Mrs Harris talked on happily, but Dido gave her as little attention as she safely could. Her mind was full of suspicions. For, lacking the mother’s partiality, she could not help but wonder why the colonel should have decided so suddenly to break through his resolution of not marrying. And why should he have fixed upon the Harris girls, whose charms were, it had to be admitted, nothing out of the ordinary?

Dido did not accompany Mrs Harris to the milliner’s, she went instead in search of the village’s apothecary. She had need of some aromatic vinegar and was also anxious to get a new cough mixture made for Jack, the footman.

She found the place about halfway along the muddy street. It was a small dark shop sunk five steps below the level of the street, with the name of Bartley just visible in faded black letters above the door. The many shelves and drawers of dark old wood that were ranged behind the counter, together with the bottles and jars and boxes of pills displayed in the small window, made it seem very gloomy indeed. There was a smell of herbs and aniseed and horse liniment. Dido did not like the place. It was her experience that dark apothecary shops dealt too much in patent medicines of dubious character and too little in good old-fashioned stuff.

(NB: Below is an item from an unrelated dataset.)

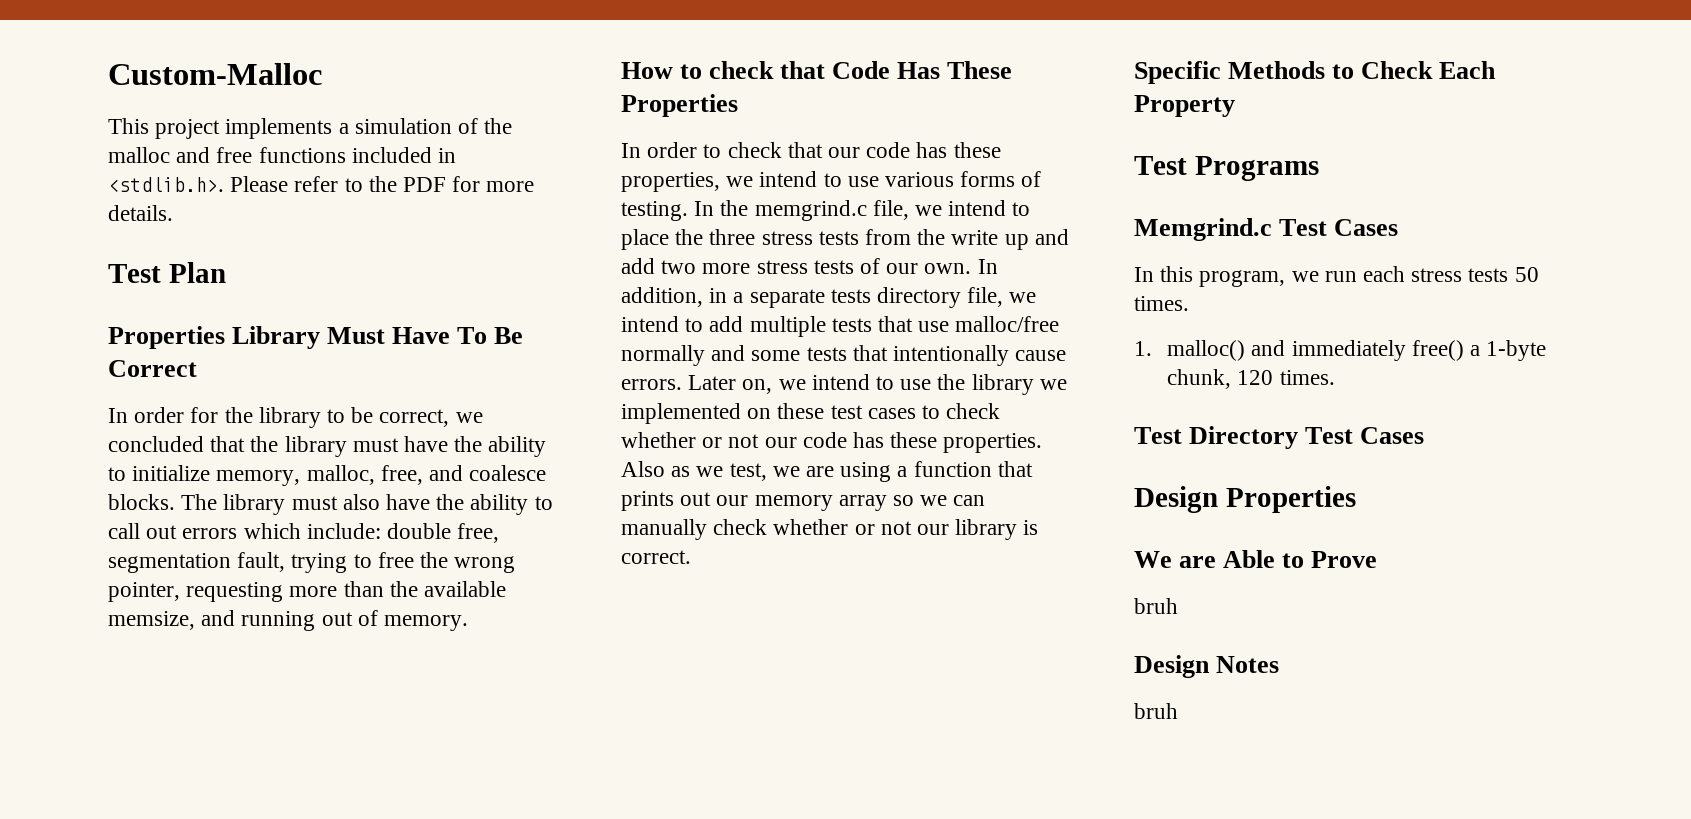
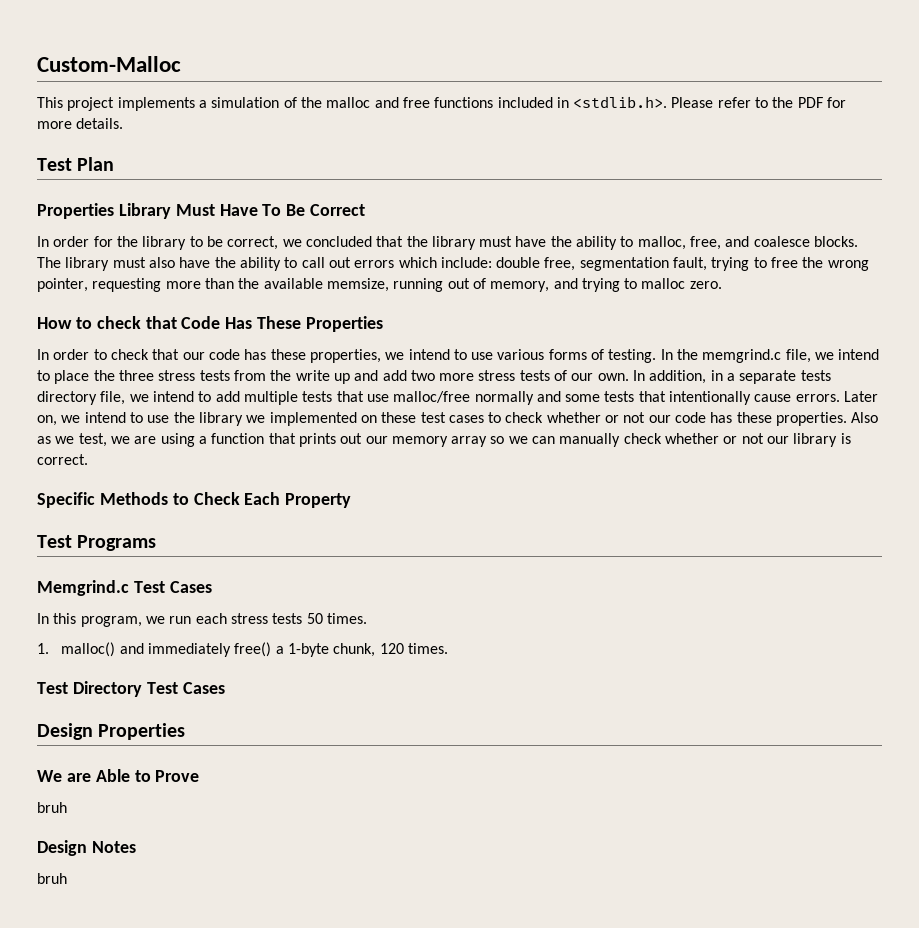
[132,465,301,486] initialize memory, -> (634, 241) none
[201,610,236,626] and -> (389, 285) none
[384,615,469,631] memory. -> [490,278,722,292] memory, and trying to malloc zero.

Nor was she pleased to see that the apothecary himself was absent. Behind the counter there was only his assistant – an extremely thin youth with a bad complexion and an apron which had perhaps, long ago, been white. He was talking to a gentleman – in fact he was talking to Mr Tom Lomax. As soon as she recognised him, Dido stepped back into the shadows, though she hardly knew why.

Tom was impatiently tapping a silver-headed cane against the counter and demanding a supply of horse pills. But there seemed to be a difficulty.

The shop-boy was red in the face and rubbing his hands together with discomfort. ‘I’m sorry,’ he kept saying.